Write out the part of the June garden passage starting at "Someone on Facebook" and ending at "and a grapevine.".

## PASSAGE PROVIDED
▬▬▬▬▬▬
What I love best about June is nectarines and getting out on a lake, although here in the garden it’s a busy time. We’ve entered the pruning-watering-weeding time of year, with fabulous, abundant life existing alongside heartbreak and disappointment.
Someone on Facebook posted yesterday that he’d seen his first Japanese beetle of the year, and today I found mine. (I drowned it.) More are on the way. They turn up around the first week of July and devour, if not everything, then a lot of things. They’re kind of biblical. In our garden they prey on roses, hibiscus, and a grapevine.
That’s a grape growing along the back fence. We planted it around the same time the beetles first arrived in the area, 2014 according to the Star, so they’ve grown up alongside each other. Grapes grow well here. After eating dinner at a friend’s table beneath a pergola with bunches of grapes dripping down, we were entranced. Around that time, I was going through old issues of Gourmet, reading the articles I’d skipped originally while looking for chicken recipes, and discovered this exhaustive Wine Journal piece by Gerald Asher from April 1993.
▬▬▬▬▬▬
(Extracted data entries)

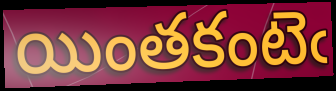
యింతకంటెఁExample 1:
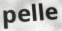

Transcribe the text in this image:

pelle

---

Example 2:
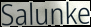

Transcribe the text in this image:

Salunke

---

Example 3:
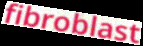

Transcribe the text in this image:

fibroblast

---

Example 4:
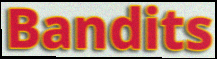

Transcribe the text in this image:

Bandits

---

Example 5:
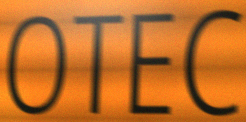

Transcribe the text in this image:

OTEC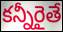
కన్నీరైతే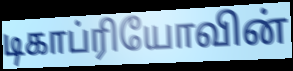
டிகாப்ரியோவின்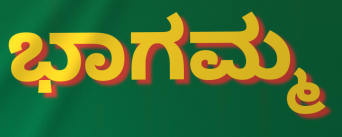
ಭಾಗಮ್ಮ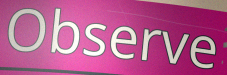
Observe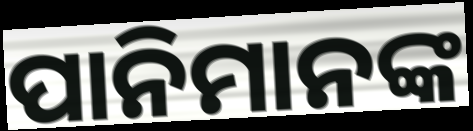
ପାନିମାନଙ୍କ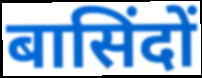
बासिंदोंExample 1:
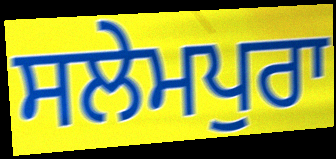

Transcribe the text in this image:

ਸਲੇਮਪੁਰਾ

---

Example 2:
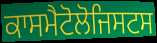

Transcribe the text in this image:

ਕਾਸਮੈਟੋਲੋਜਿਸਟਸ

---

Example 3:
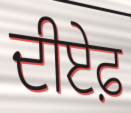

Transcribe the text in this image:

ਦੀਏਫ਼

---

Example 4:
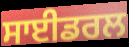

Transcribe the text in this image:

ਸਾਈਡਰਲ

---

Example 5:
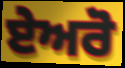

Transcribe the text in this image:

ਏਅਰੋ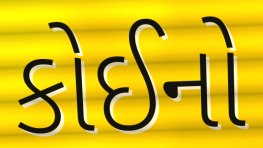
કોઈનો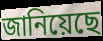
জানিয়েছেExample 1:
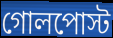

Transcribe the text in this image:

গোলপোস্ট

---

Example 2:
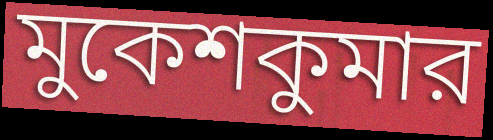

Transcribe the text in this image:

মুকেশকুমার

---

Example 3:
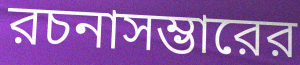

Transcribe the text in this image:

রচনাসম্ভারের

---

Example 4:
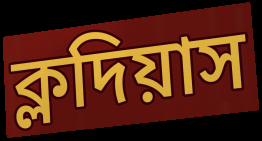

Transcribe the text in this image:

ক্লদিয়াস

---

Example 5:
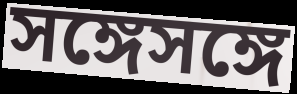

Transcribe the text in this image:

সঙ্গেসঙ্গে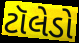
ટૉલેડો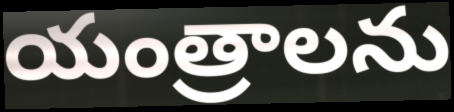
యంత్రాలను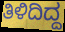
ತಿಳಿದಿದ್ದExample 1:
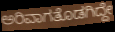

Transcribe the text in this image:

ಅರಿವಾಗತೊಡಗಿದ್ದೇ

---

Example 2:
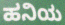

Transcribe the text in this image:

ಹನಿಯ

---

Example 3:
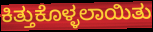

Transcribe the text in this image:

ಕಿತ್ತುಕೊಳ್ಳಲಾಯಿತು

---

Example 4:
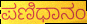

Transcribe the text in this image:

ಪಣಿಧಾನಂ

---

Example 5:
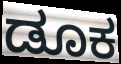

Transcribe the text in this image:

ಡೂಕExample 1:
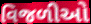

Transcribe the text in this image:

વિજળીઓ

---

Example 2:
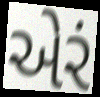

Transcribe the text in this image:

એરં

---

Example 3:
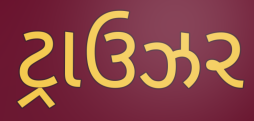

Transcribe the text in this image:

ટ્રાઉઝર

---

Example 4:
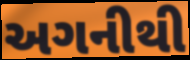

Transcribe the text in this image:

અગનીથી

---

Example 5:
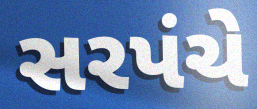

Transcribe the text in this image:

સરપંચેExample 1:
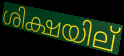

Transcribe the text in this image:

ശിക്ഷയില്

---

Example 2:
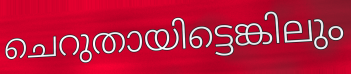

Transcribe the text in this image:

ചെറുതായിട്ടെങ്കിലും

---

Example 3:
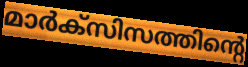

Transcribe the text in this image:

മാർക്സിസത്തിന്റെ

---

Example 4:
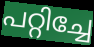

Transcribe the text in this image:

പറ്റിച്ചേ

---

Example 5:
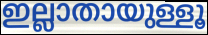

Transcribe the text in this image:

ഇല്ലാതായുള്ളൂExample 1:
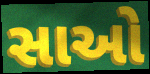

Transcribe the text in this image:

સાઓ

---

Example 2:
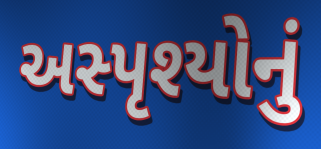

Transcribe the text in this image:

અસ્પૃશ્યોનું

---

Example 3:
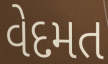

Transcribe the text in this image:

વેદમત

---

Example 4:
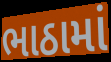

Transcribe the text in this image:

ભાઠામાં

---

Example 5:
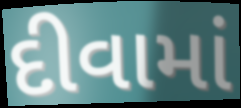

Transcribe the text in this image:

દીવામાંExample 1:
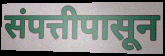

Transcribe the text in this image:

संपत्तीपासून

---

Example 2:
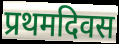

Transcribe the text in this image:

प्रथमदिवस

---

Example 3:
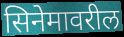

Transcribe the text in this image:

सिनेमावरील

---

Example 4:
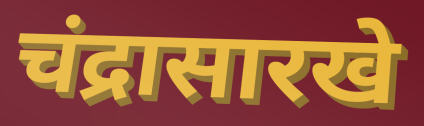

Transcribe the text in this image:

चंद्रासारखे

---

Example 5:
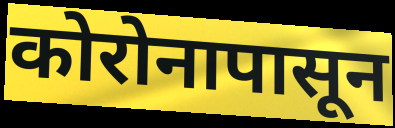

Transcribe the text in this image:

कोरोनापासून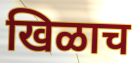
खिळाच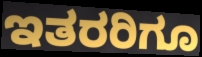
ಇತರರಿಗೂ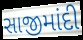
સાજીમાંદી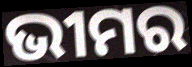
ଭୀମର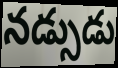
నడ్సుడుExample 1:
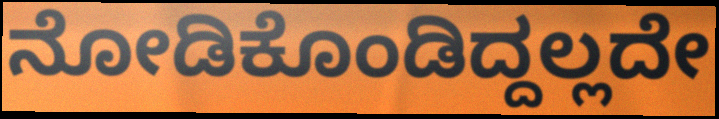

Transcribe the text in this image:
▬▬▬▬▬▬
## ANSWER TO THE PROBLEM
Someone on Facebook posted yesterday that he’d seen his first Japanese beetle of the year, and today I found mine. (I drowned it.) More are on the way. They turn up around the first week of July and devour, if not everything, then a lot of things. They’re kind of biblical. In our garden they prey on roses, hibiscus, and a grapevine.